[Exercise details] Make an exact copy of the records, and keep the pictures out of it.

[Records for the exercise]

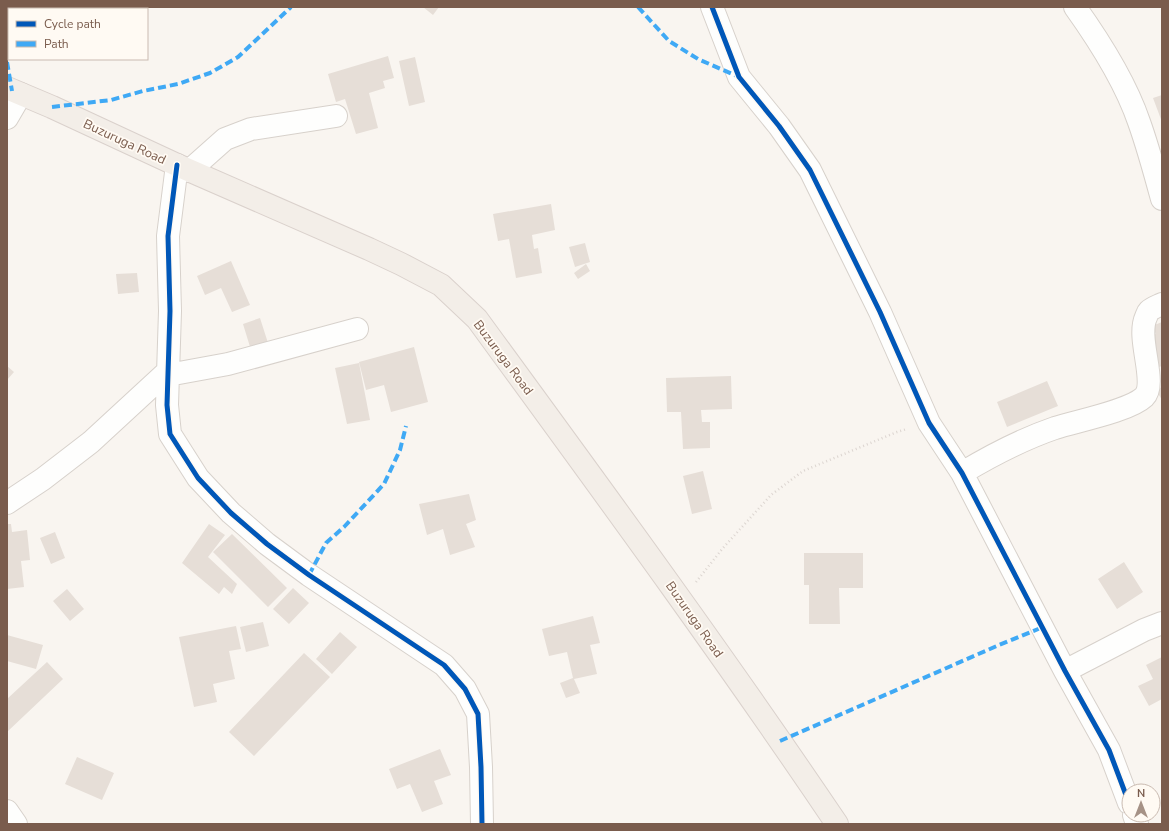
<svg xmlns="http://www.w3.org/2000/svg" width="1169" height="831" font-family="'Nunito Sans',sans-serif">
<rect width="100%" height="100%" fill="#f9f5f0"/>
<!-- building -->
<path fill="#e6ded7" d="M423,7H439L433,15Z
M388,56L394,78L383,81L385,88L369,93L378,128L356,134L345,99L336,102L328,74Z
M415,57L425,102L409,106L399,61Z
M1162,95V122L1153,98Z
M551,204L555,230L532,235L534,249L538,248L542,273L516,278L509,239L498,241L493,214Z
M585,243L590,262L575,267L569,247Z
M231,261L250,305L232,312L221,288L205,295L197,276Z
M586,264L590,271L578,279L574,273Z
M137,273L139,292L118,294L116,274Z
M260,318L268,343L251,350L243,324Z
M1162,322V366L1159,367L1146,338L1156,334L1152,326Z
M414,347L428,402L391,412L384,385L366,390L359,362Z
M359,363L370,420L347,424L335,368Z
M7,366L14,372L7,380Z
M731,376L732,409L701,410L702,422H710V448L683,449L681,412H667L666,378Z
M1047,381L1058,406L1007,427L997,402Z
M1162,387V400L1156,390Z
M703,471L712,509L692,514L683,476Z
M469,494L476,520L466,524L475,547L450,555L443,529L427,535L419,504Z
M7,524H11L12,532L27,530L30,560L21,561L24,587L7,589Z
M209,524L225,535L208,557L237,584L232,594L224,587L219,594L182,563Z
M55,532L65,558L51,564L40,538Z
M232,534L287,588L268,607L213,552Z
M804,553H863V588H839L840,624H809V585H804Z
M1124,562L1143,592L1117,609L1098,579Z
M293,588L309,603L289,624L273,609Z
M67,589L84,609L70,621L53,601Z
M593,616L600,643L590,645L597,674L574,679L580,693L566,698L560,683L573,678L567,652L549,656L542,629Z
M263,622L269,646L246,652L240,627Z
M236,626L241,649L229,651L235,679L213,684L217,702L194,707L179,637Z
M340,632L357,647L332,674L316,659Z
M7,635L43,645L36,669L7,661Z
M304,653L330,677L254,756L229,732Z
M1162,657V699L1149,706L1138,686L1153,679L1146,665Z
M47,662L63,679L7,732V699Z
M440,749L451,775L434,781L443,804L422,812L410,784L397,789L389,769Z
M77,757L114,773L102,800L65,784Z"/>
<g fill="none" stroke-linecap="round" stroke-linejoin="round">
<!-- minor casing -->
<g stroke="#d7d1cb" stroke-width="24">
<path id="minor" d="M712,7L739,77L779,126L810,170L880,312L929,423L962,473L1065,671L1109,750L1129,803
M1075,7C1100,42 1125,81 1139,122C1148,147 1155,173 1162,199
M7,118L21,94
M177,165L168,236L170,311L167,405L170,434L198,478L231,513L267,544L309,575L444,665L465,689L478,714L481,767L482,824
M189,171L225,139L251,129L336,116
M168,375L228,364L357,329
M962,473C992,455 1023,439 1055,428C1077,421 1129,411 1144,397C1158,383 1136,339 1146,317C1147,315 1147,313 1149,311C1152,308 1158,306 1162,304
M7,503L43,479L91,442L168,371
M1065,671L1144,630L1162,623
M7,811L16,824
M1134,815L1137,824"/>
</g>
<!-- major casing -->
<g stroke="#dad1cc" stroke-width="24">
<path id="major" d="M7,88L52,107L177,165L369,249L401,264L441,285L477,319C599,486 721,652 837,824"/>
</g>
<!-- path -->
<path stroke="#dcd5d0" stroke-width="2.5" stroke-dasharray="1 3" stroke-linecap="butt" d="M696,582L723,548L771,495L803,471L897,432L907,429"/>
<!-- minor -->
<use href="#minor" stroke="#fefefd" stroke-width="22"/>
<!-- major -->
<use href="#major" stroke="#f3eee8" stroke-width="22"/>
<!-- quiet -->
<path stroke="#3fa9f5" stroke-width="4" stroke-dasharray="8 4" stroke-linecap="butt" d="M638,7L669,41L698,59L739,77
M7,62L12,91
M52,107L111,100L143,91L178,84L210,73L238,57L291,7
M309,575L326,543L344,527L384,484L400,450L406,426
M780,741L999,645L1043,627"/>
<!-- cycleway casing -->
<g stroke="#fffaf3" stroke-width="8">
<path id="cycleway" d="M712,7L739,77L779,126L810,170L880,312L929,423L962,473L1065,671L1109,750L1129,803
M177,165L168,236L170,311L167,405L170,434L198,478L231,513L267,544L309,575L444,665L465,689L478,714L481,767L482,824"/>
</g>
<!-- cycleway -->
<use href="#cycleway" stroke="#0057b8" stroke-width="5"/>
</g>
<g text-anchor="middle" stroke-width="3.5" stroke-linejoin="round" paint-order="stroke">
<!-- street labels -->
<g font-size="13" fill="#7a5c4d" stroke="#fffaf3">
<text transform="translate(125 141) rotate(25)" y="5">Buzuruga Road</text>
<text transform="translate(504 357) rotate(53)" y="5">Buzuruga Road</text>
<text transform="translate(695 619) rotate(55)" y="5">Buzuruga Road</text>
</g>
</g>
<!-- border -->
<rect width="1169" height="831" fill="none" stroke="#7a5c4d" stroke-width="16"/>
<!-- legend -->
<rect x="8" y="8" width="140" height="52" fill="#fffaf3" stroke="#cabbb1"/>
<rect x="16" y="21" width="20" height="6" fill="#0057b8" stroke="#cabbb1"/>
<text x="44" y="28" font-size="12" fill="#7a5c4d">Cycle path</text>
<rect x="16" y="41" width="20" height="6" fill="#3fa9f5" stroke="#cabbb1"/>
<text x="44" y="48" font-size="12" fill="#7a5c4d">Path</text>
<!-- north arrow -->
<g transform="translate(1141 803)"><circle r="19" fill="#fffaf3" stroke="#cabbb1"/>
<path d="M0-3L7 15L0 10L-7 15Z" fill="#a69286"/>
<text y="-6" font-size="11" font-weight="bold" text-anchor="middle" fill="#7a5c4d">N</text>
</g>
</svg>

[Finished exercise]
<svg xmlns="http://www.w3.org/2000/svg" width="1169" height="831" font-family="'Nunito Sans',sans-serif">
<rect width="100%" height="100%" fill="#f9f5f0"/>
<!-- building -->
<path fill="#e6ded7" d="M423,7H439L433,15Z
M388,56L394,78L383,81L385,88L369,93L378,128L356,134L345,99L336,102L328,74Z
M415,57L425,102L409,106L399,61Z
M1162,95V122L1153,98Z
M551,204L555,230L532,235L534,249L538,248L542,273L516,278L509,239L498,241L493,214Z
M585,243L590,262L575,267L569,247Z
M231,261L250,305L232,312L221,288L205,295L197,276Z
M586,264L590,271L578,279L574,273Z
M137,273L139,292L118,294L116,274Z
M260,318L268,343L251,350L243,324Z
M1162,322V366L1159,367L1146,338L1156,334L1152,326Z
M414,347L428,402L391,412L384,385L366,390L359,362Z
M359,363L370,420L347,424L335,368Z
M7,366L14,372L7,380Z
M731,376L732,409L701,410L702,422H710V448L683,449L681,412H667L666,378Z
M1047,381L1058,406L1007,427L997,402Z
M1162,387V400L1156,390Z
M703,471L712,509L692,514L683,476Z
M469,494L476,520L466,524L475,547L450,555L443,529L427,535L419,504Z
M7,524H11L12,532L27,530L30,560L21,561L24,587L7,589Z
M209,524L225,535L208,557L237,584L232,594L224,587L219,594L182,563Z
M55,532L65,558L51,564L40,538Z
M232,534L287,588L268,607L213,552Z
M804,553H863V588H839L840,624H809V585H804Z
M1124,562L1143,592L1117,609L1098,579Z
M293,588L309,603L289,624L273,609Z
M67,589L84,609L70,621L53,601Z
M593,616L600,643L590,645L597,674L574,679L580,693L566,698L560,683L573,678L567,652L549,656L542,629Z
M263,622L269,646L246,652L240,627Z
M236,626L241,649L229,651L235,679L213,684L217,702L194,707L179,637Z
M340,632L357,647L332,674L316,659Z
M7,635L43,645L36,669L7,661Z
M304,653L330,677L254,756L229,732Z
M1162,657V699L1149,706L1138,686L1153,679L1146,665Z
M47,662L63,679L7,732V699Z
M440,749L451,775L434,781L443,804L422,812L410,784L397,789L389,769Z
M77,757L114,773L102,800L65,784Z"/>
<g fill="none" stroke-linecap="round" stroke-linejoin="round">
<!-- minor casing -->
<g stroke="#d7d1cb" stroke-width="24">
<path id="minor" d="M712,7L739,77L779,126L810,170L880,312L929,423L962,473L1065,671L1109,750L1129,803
M1075,7C1100,42 1125,81 1139,122C1148,147 1155,173 1162,199
M7,118L21,94
M177,165L168,236L170,311L167,405L170,434L198,478L231,513L267,544L309,575L444,665L465,689L478,714L481,767L482,824
M189,171L225,139L251,129L336,116
M168,375L228,364L357,329
M962,473C992,455 1023,439 1055,428C1077,421 1129,411 1144,397C1158,383 1136,339 1146,317C1147,315 1147,313 1149,311C1152,308 1158,306 1162,304
M7,503L43,479L91,442L168,371
M1065,671L1144,630L1162,623
M7,811L16,824
M1134,815L1137,824"/>
</g>
<!-- major casing -->
<g stroke="#dad1cc" stroke-width="24">
<path id="major" d="M7,88L52,107L177,165L369,249L401,264L441,285L477,319C599,486 721,652 837,824"/>
</g>
<!-- path -->
<path stroke="#dcd5d0" stroke-width="2.5" stroke-dasharray="1 3" stroke-linecap="butt" d="M696,582L723,548L771,495L803,471L897,432L907,429"/>
<!-- minor -->
<use href="#minor" stroke="#fefefd" stroke-width="22"/>
<!-- major -->
<use href="#major" stroke="#f3eee8" stroke-width="22"/>
<!-- quiet -->
<path stroke="#3fa9f5" stroke-width="4" stroke-dasharray="8 4" stroke-linecap="butt" d="M638,7L669,41L698,59L739,77
M7,62L12,91
M52,107L111,100L143,91L178,84L210,73L238,57L291,7
M309,575L326,543L344,527L384,484L400,450L406,426
M780,741L999,645L1043,627"/>
<!-- cycleway casing -->
<g stroke="#fffaf3" stroke-width="8">
<path id="cycleway" d="M712,7L739,77L779,126L810,170L880,312L929,423L962,473L1065,671L1109,750L1129,803
M177,165L168,236L170,311L167,405L170,434L198,478L231,513L267,544L309,575L444,665L465,689L478,714L481,767L482,824"/>
</g>
<!-- cycleway -->
<use href="#cycleway" stroke="#0057b8" stroke-width="5"/>
</g>
<g text-anchor="middle" stroke-width="3.5" stroke-linejoin="round" paint-order="stroke">
<!-- street labels -->
<g font-size="13" fill="#7a5c4d" stroke="#fffaf3">
<text transform="translate(125 141) rotate(25)" y="5">Buzuruga Road</text>
<text transform="translate(504 357) rotate(53)" y="5">Buzuruga Road</text>
<text transform="translate(695 619) rotate(55)" y="5">Buzuruga Road</text>
</g>
</g>
<!-- border -->
<rect width="1169" height="831" fill="none" stroke="#7a5c4d" stroke-width="16"/>
<!-- legend -->
<rect x="8" y="8" width="140" height="52" fill="#fffaf3" stroke="#cabbb1"/>
<rect x="16" y="21" width="20" height="6" fill="#0057b8" stroke="#cabbb1"/>
<text x="44" y="28" font-size="12" fill="#7a5c4d">Cycle path</text>
<rect x="16" y="41" width="20" height="6" fill="#3fa9f5" stroke="#cabbb1"/>
<text x="44" y="48" font-size="12" fill="#7a5c4d">Path</text>
<!-- north arrow -->
<g transform="translate(1141 803)"><circle r="19" fill="#fffaf3" stroke="#cabbb1"/>
<path d="M0-3L7 15L0 10L-7 15Z" fill="#a69286"/>
<text y="-6" font-size="11" font-weight="bold" text-anchor="middle" fill="#7a5c4d">N</text>
</g>
</svg>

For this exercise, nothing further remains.